Assessment of Persons With Pain. Assess the existence and, if so, the nature and intensity of pain in all patients, residents, or clients. This standard represents the organizational recognition that pain is a common experience and that unrelieved pain has negative consequences. To comply with the standard, the organization incorporates pain assessment into its procedures. It develops procedures for recording assessment results and for ongoing reassessment and follow-up. As part of this standard, the organization also determines and ensures staff competency in pain assessment and management, and incorporates training on pain assessment and management in the orientation of new clinical staff.

Care of Persons With Pain. Establish policies and procedures that support the appropriate prescribing or ordering of effective pain medications. This standard asserts that the goal of care is treating symptoms that may be associated with a disease, condition, or treatment, including pain. In the context of pain management, it focuses on appropriate prescription and administration of patient-controlled analgesia, spinal-epidural or intravenous medications, and other pain management techniques.

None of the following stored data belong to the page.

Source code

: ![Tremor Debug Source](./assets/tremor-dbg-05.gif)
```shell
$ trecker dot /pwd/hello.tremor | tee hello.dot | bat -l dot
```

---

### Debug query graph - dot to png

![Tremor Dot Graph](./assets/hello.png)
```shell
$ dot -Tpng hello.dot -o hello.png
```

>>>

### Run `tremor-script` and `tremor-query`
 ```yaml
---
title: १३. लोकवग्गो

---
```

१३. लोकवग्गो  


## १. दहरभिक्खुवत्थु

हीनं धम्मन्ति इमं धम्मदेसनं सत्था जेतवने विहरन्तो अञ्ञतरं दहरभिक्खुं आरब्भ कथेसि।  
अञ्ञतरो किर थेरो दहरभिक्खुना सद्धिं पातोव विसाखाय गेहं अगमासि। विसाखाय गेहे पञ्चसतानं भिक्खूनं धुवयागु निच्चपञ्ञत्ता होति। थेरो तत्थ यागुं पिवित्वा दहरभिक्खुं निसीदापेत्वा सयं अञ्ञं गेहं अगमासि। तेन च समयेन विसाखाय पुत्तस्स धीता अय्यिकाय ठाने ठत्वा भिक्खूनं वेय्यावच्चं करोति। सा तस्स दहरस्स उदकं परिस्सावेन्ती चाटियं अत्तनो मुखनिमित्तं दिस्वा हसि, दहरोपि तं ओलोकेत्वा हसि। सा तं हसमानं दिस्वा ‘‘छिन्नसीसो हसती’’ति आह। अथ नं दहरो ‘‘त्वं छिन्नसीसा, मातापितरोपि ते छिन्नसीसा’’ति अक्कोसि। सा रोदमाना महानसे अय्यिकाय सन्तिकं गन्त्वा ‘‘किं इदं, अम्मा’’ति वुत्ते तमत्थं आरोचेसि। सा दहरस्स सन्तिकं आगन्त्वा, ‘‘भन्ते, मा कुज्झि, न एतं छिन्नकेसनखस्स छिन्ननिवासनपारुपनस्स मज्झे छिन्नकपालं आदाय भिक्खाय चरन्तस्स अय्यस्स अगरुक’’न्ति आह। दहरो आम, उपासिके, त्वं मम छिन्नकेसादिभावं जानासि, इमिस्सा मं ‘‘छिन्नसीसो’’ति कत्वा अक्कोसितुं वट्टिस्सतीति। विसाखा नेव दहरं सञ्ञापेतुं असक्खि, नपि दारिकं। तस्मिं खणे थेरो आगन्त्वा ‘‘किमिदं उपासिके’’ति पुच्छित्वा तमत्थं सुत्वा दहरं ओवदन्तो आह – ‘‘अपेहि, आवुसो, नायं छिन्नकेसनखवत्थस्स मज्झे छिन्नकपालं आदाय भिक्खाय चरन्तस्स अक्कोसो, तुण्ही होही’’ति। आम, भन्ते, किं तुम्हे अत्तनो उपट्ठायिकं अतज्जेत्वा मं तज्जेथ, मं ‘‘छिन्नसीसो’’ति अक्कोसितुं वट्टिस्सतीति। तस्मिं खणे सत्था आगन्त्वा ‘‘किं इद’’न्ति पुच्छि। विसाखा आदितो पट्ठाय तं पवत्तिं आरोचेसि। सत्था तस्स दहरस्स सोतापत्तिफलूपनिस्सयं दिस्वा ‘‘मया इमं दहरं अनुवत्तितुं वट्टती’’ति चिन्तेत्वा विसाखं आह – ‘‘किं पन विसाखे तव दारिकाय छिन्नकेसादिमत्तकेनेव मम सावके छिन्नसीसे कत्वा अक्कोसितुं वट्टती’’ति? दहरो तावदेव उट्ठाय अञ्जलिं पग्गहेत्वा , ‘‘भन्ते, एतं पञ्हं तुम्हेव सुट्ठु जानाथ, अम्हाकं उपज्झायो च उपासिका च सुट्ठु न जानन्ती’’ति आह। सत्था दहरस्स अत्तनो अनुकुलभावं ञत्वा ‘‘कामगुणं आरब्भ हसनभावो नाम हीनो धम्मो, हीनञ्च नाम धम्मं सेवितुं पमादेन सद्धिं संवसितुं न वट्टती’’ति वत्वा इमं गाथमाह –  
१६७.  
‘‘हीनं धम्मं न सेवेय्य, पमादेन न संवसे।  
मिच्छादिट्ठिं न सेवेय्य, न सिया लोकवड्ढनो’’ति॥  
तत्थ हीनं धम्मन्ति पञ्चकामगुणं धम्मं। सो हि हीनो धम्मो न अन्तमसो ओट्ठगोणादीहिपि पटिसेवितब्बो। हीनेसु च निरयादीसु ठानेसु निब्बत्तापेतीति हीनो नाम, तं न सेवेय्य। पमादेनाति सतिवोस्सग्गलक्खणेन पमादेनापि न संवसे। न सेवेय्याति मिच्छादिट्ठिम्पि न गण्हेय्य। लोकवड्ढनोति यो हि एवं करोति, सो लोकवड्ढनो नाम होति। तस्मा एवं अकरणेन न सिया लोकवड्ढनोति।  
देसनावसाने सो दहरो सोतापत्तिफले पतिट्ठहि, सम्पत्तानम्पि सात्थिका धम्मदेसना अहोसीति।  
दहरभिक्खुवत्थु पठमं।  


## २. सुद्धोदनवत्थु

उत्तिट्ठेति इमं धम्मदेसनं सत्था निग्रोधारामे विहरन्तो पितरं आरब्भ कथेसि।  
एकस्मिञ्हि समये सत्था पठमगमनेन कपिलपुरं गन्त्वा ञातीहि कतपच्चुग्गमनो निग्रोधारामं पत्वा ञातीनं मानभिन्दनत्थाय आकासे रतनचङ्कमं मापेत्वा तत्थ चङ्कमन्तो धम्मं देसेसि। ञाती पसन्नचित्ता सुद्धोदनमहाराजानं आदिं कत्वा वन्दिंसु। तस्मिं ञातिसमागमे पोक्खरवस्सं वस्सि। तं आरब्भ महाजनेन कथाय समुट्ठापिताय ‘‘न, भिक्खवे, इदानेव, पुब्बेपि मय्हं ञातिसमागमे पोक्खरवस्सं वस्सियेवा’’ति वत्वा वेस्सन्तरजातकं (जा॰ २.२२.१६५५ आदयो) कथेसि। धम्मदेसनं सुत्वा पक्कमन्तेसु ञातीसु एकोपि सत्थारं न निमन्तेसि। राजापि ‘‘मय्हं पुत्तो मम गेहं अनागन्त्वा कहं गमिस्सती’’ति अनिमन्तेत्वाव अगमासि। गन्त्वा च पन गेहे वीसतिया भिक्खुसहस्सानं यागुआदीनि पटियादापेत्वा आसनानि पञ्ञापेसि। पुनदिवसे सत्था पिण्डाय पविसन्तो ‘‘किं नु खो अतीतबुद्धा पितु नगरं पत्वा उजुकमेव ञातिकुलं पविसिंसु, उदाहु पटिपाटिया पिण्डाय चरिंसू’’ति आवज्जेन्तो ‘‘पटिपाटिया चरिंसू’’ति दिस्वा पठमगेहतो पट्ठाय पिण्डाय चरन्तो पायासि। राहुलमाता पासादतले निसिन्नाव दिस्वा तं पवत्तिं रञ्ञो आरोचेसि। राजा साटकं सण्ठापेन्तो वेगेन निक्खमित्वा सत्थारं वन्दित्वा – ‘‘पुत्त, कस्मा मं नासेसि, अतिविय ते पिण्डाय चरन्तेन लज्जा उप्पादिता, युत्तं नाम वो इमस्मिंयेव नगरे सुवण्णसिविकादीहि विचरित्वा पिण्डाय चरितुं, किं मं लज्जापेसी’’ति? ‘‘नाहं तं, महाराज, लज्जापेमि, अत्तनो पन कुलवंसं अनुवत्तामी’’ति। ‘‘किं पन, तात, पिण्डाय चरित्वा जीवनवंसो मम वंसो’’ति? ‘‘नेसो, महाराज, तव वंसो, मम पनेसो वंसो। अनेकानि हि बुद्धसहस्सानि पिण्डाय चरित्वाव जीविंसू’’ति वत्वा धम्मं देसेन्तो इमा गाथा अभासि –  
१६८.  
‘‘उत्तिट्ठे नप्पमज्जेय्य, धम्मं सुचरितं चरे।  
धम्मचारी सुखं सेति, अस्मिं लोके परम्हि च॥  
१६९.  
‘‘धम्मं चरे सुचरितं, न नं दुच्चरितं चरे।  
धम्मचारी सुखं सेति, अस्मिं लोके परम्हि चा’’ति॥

Education of Persons With Pain. Educate patients, residents, and clients and families about effective pain management. This standard specifies that the organization is responsible for helping patients, residents, and clients understand the importance of pain management as a part of treatment, as well as the influence that cultural and belief systems have on shaping conceptions of pain and pain control. In particular, organizations must present individuals with balanced and accurate information on pain medication, since many misconceptions exist about them.

Continuum of Care. Address the individual's needs for symptom management in the discharge planing process. This revised standard includes pain as a symptom that should be addressed when considering an individual's needs after discharge.

Improvement of Organization Performance. Incorporate pain management into the organization's performance measurement and improvement program. This revised standard specifies that as the organization collects data to monitor its performance, it should consider the appropriateness and effectiveness of its pain management program.D.M.P.